The SegWit Gold (SWG) project is hounded by yet another controversy.

This time, users are reporting that they have lost more than $3.3 million in an elaborate scam parading as an online web wallet for SWG tokens. Called MyBTGWallet, the website was described as an early wallet version where users can check their SWG balance and, in the future, use to transact with their SegWit Gold—until it was revealed that the site had been leaking user funds.

According to a CoinDesk report, $30,000 worth of ethereum, $72,000 worth of litecoin, $107,000 worth of SWG, and more than $3 million worth of BTC were lost from submitting private keys to MyBTGWallet.
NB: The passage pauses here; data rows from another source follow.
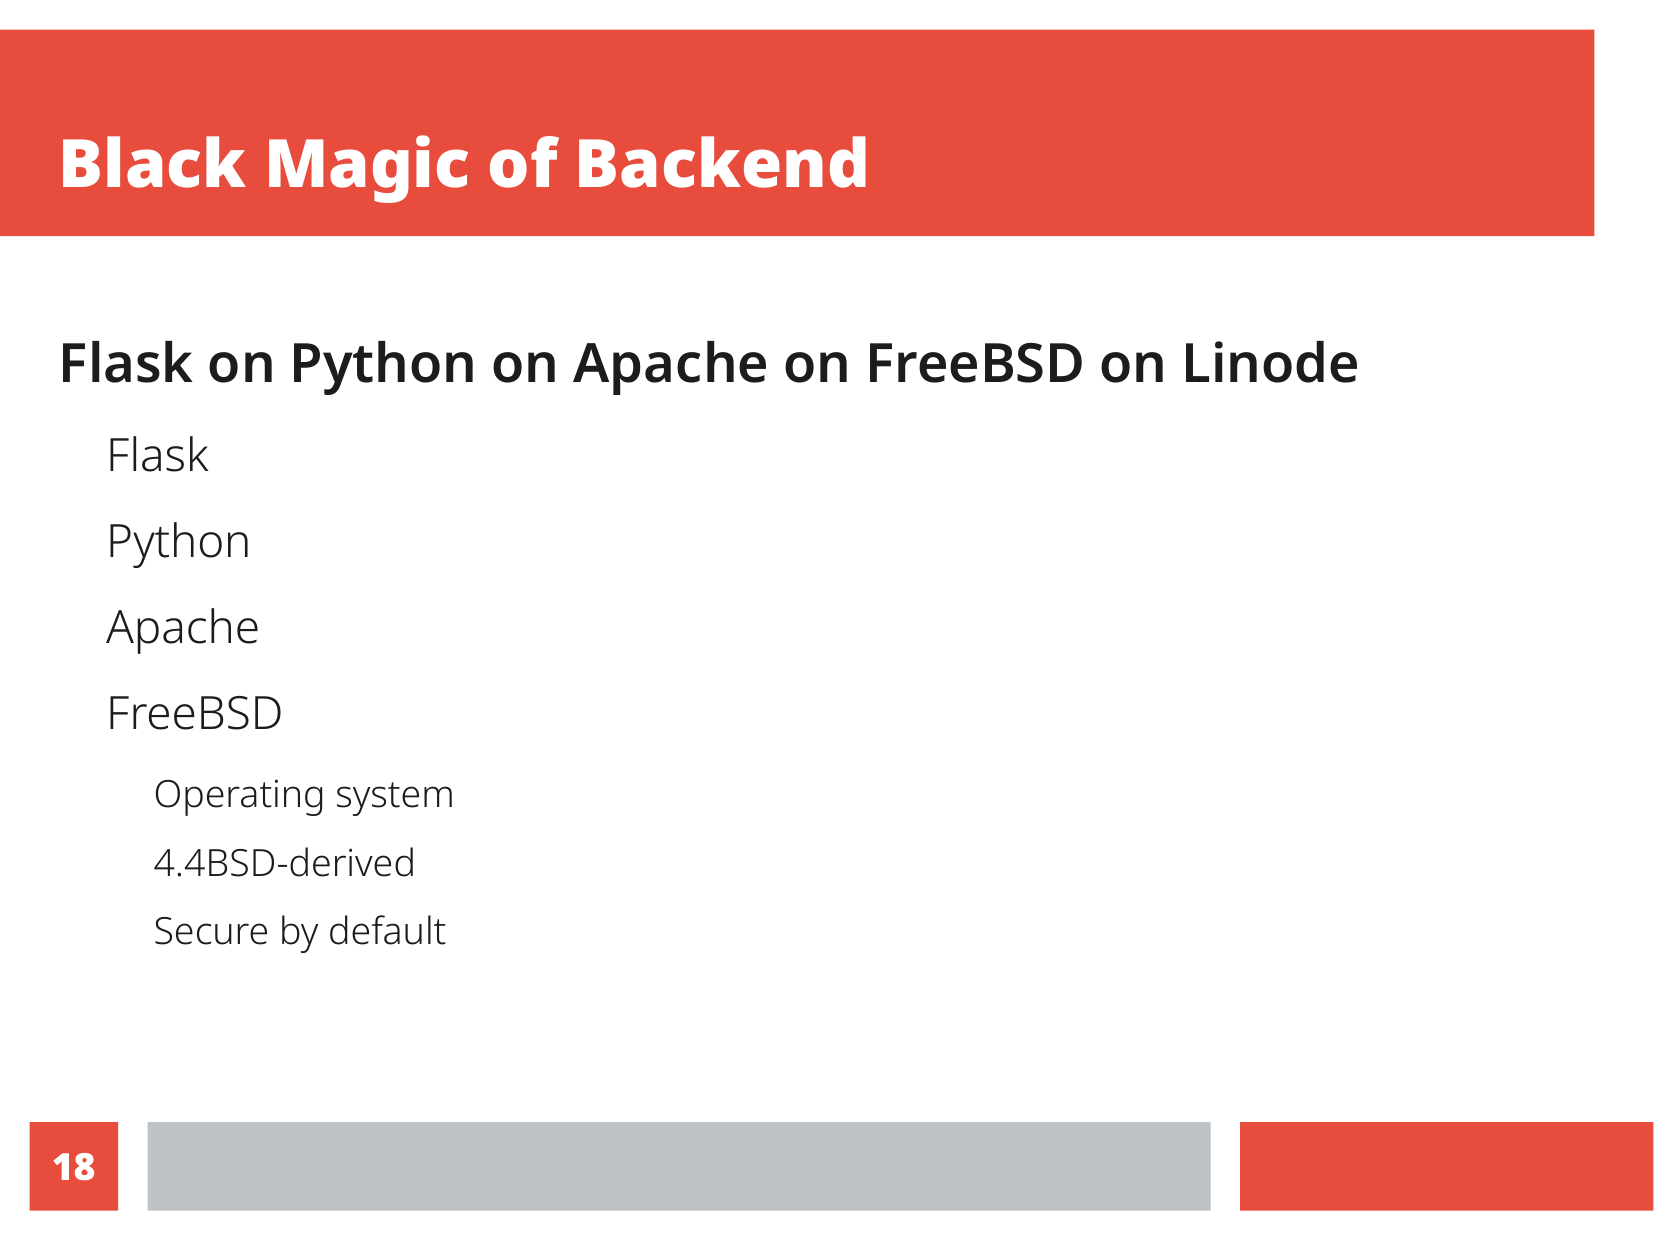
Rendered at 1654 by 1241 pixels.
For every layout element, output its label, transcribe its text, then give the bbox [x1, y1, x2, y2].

title Black Magic of Backend [59, 59, 1595, 207]
list Flask on Python on Apache on FreeBSD on Linode Flask Python Apache FreeBSD Operating system 4.4BSD-derived Secure by default [59, 324, 1565, 1093]
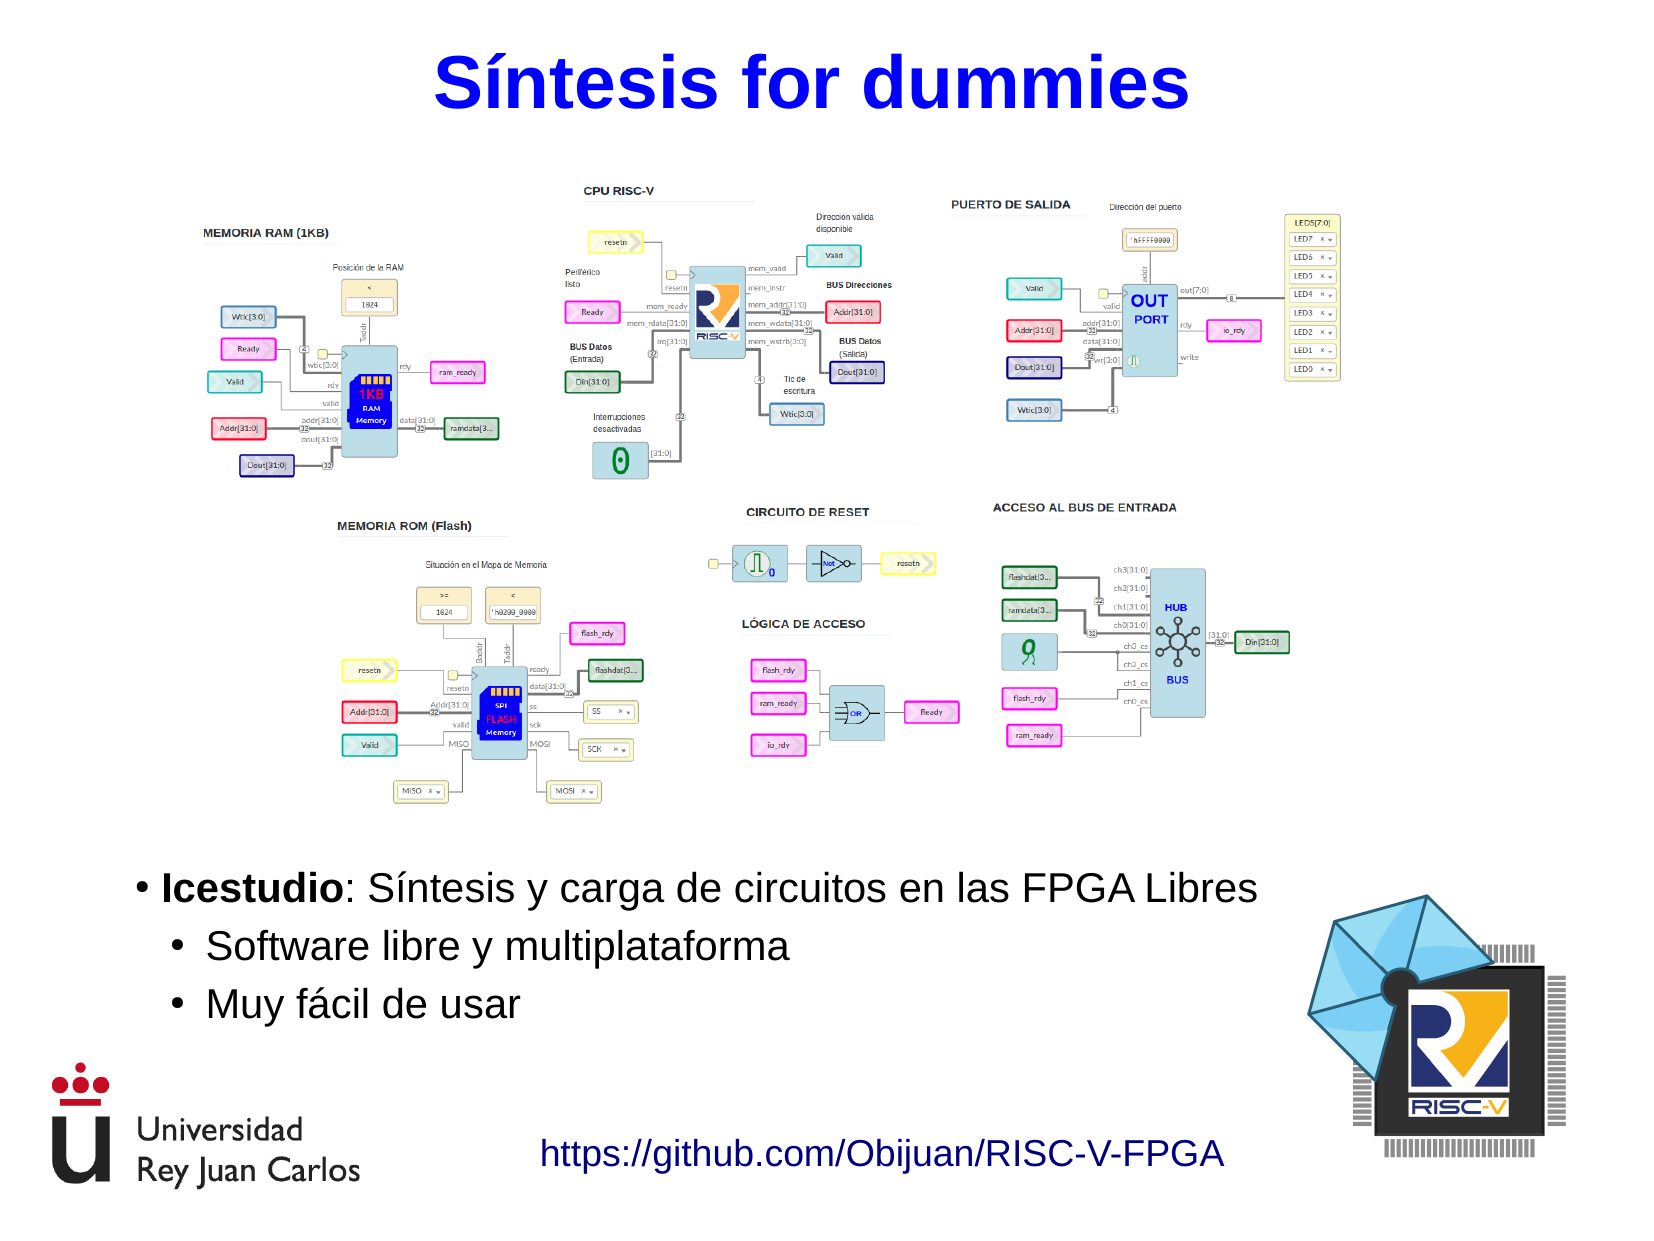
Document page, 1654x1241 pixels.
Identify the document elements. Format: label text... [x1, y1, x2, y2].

text_box Síntesis for dummies [64, 40, 1561, 125]
text_box Icestudio: Síntesis y carga de circuitos en las FPGA Libres Software libre y multiplataforma Muy fácil de usar [120, 857, 1381, 1036]
picture [1290, 884, 1591, 1179]
text_box https://github.com/Obijuan/RISC-V-FPGA [525, 1125, 1261, 1186]
picture [31, 1049, 376, 1200]
picture [180, 164, 1370, 822]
An Internet Archive snapshot showed that the website prompted users to send their private keys or recovery seeds to import SWG from BTC seed, noting that the tool works “with BIP44/BIP39, so it’s compatible with wallets like Jaxx, Mycelium, or Copay.” Users, however, found that their cryptocurrency holdings were sent to a different address.

Reddit user Uejji analyzed the site’s code and found that it stored the recovery keys and sent it to the site’s owner, a developer named John Dass who described himself as “an enthusiasm developer of Open Source Website Proyects and really interested in the Blockchain Technology.”

“So, to summarize, every time someone entered their mnemonic seed into MyBTGWallet.com, their mnemonic was Base64 encoded, stored on the website cookie and then transmitted to Google, where the scammer was free to decode it and have full access to that person’s private keys derived from that seed,” Uejji wrote.

You’ve been warned

MyBTGWallet is the latest addition in the long list of SWG scams that have been taking advantage of many guileless cryptocurrency enthusiasts. Making matters worse is that the team behind SWG promoted the site on their Twitter account, telling users that MyBTGWallet was “safe and work.”

SWG proponents even embedded the tool on their website, only to withdraw their recommendations following the loss of funds, which reportedly happened between Nov. 13 and 14. The SWG team also asked users to report their losses, promising to investigate the incident.

“We have voluntarily been looking into issues around a particular third-party provider previously listed on our site. Preliminary investigations indicated that at least some of the claims of theft by the mybtgwallet site are reliable. Like all third-party sites, that site was not in our control, but we immediately removed it from our pages,” the group said in a statement.

Note: Tokens in the SegWit chain are referred to as SegWit1X (BTC) and SegWit Gold (SWG) and are no longer Bitcoin. Bitcoin Cash (BCH) is the only true Bitcoin as intended by the original Satoshi white paper. Bitcoin BCH is the only public block chain that offers safe and cheap microtransactions.